While genAI was probably not a big component, AI in some forms was almost certainly used for the pro-Brexit propaganda from the Russians.
 
Already been fake AI videos pretending to be Sadiq Khan etc.. not a question of when lol
I'm not suggesting it isn't already happening but I can't say I'm aware of a major UK controversey yet. The divisiveness of modern political discourse makes me think some lone bad actor will get lucky with something sooner or later.
 
Just need to train the public in cynicism when presented with a dubious scenario proven by trustmebro on social media.

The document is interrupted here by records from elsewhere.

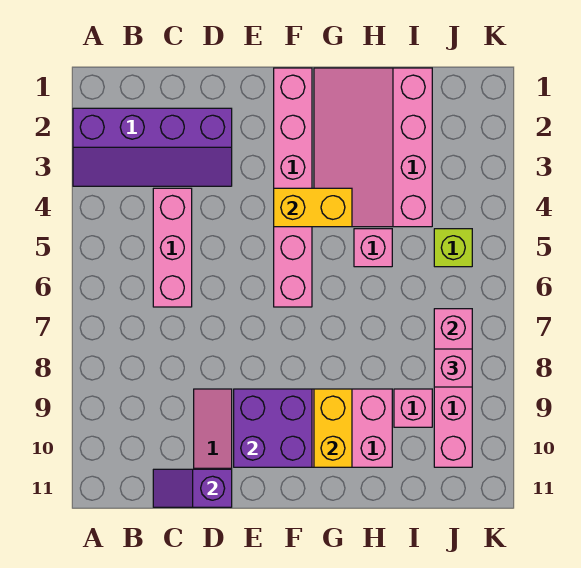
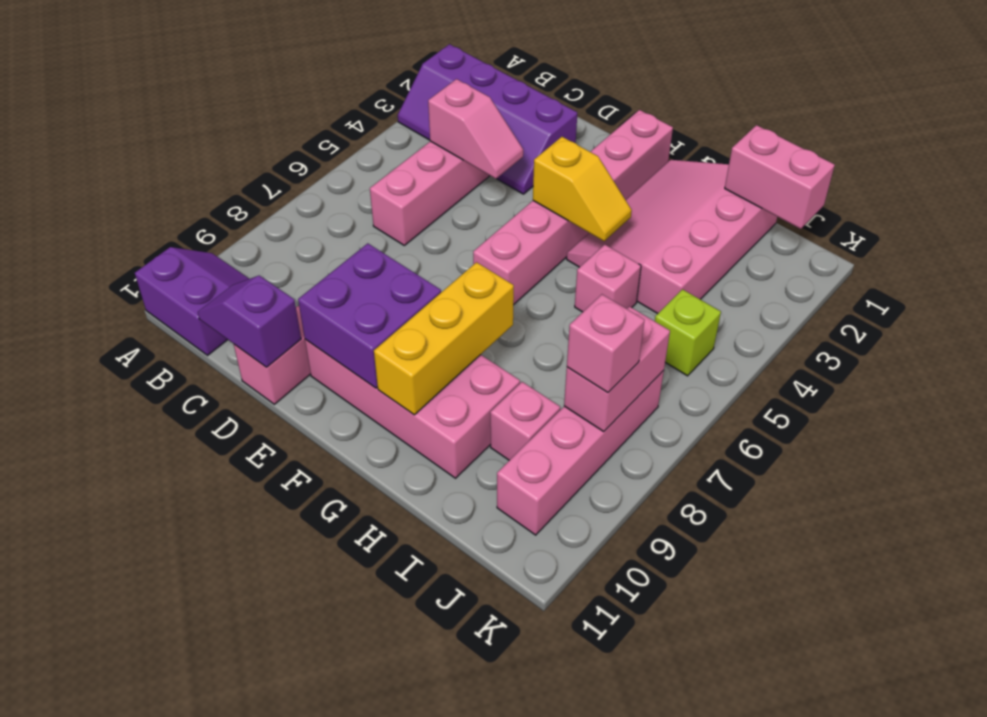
none -> purple 2x2 slope [135,247,249,355]
none -> pink 1x2 slope [428,79,523,179]
yellow 1x2 brick [274,188,352,227] -> yellow 1x2 slope [533,137,632,241]
yellow 1x2 brick [314,389,352,467] -> yellow 1x3 brick [374,262,514,415]
none -> pink 1x2 brick [725,125,835,229]

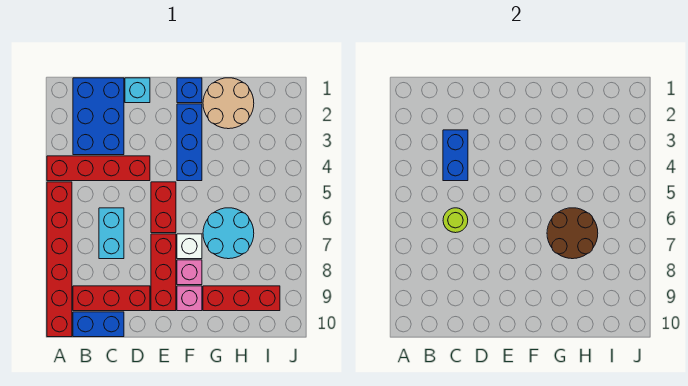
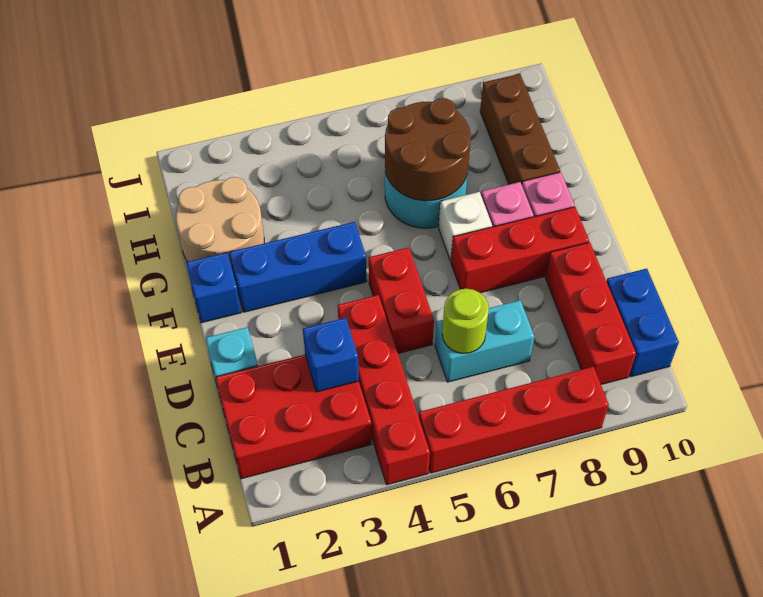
red 1x6 brick [47,182,72,337] -> red 1x4 brick [419,367,609,473]
blue 2x3 brick [73,78,124,155] -> red 2x3 brick [216,355,372,479]
blue 1x2 brick [443,130,468,181] -> blue 1x1 brick [303,318,359,392]
red 1x2 brick [151,182,176,233] -> red 1x2 brick turned to [369,247,434,353]
red 1x3 brick [203,286,280,311] -> brown 1x3 brick [480,74,560,185]

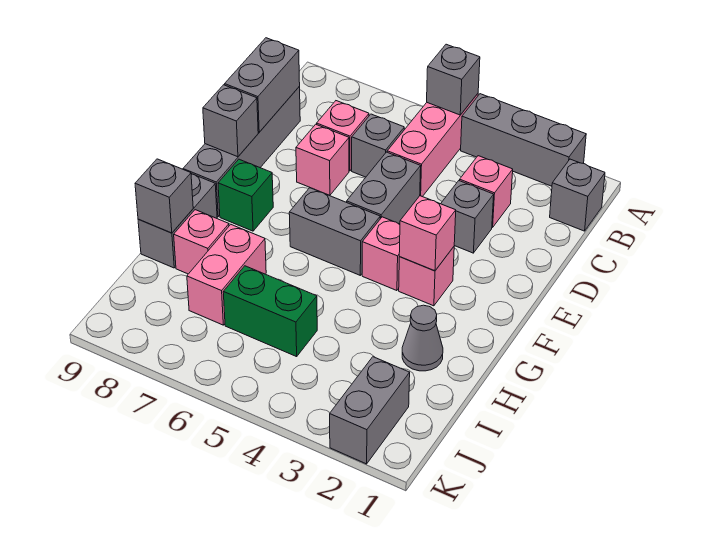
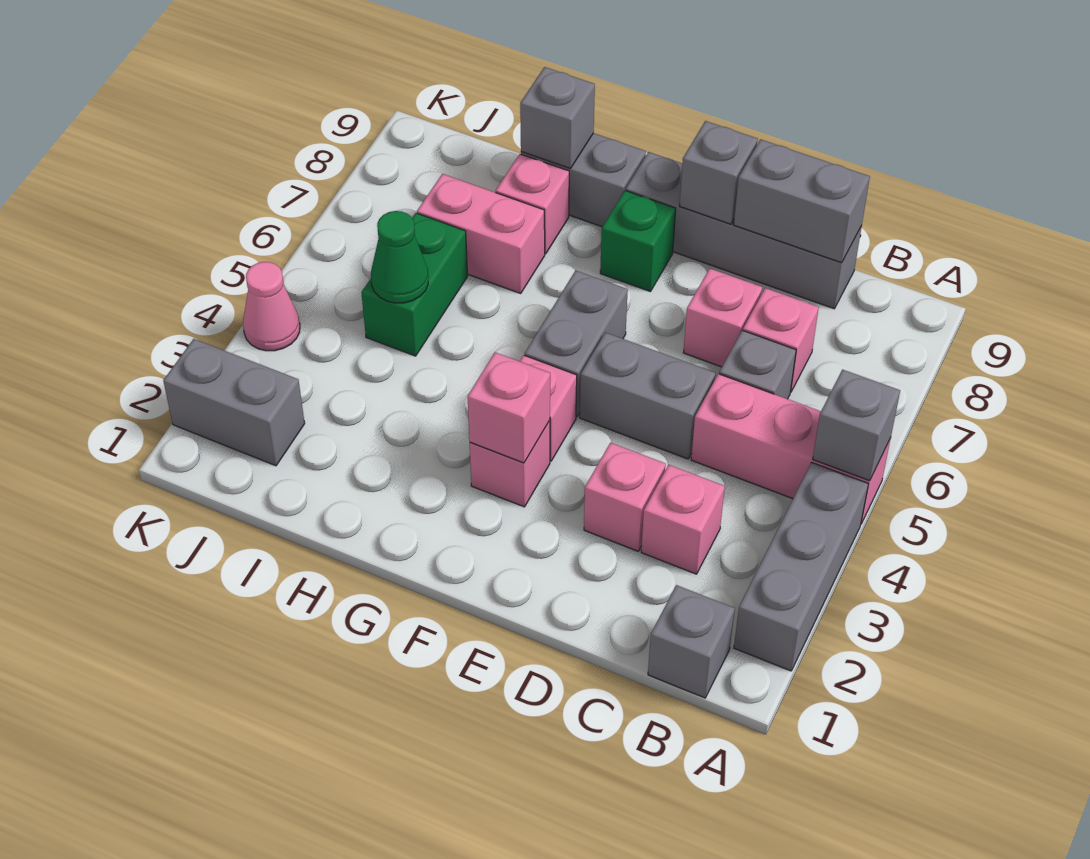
grey 1x1 brick [441,181,494,253] -> pink 1x1 brick [584,443,666,551]
grey 1x1 cone [402,305,443,371] -> none
none -> green 1x1 cone [371,211,428,303]
none -> pink 1x1 cone [243,262,300,351]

The media with a name worth having have had to filter fakes and mistaken identity forever, AI is just another form of fakery to double check.
 
We're lucky the rise of stupidity of politicians and the rise of AI have coincided so it's almost irrelevant whether it's AI or not, it's probably stupid/rage bait.
 
Just need to train the public in cynicism when presented with a dubious scenario proven by trustmebro on social media.

The media with a name worth having have had to filter fakes and mistaken identity forever, AI is just another form of fakery to double check.
The issue is the dO yOuR rEsEaRcH gang are at full maturity.
 
The issue is the dO yOuR rEsEaRcH gang are at full maturity.
My CT nut Australian uncle was over here for 6 weeks, and the last time we went to dinner he tried to tell me Michelle Obama is a transgender man and that the children were adopted as there are no photos of her pregnant.

We just laughed and asked if there was any pictures of his wife (my auntie) when she was pregnant in the 80's to prove my nieces were theirs...which there aren't.
 
I think there will be some government procurement fiasco blamed on AI at some point. Someone lazy will use AI to filter down bids or something and a contract will get awarded to someone crap. West Coast trainline all over again, but with AI instead of stupid people.
 
I've been wondering for a while will this kill social media?

I've written this a few times.

If we can't tell what's real/fake what's the appeal of it? I'm already fairly bored of the staged videos. Enhanced travel pics if it's all literally someone typing will people switch off?

Or are people (kids) so addicted it doesn't even matter and it's one step closer to Virtual reality becoming more appealing than the real world?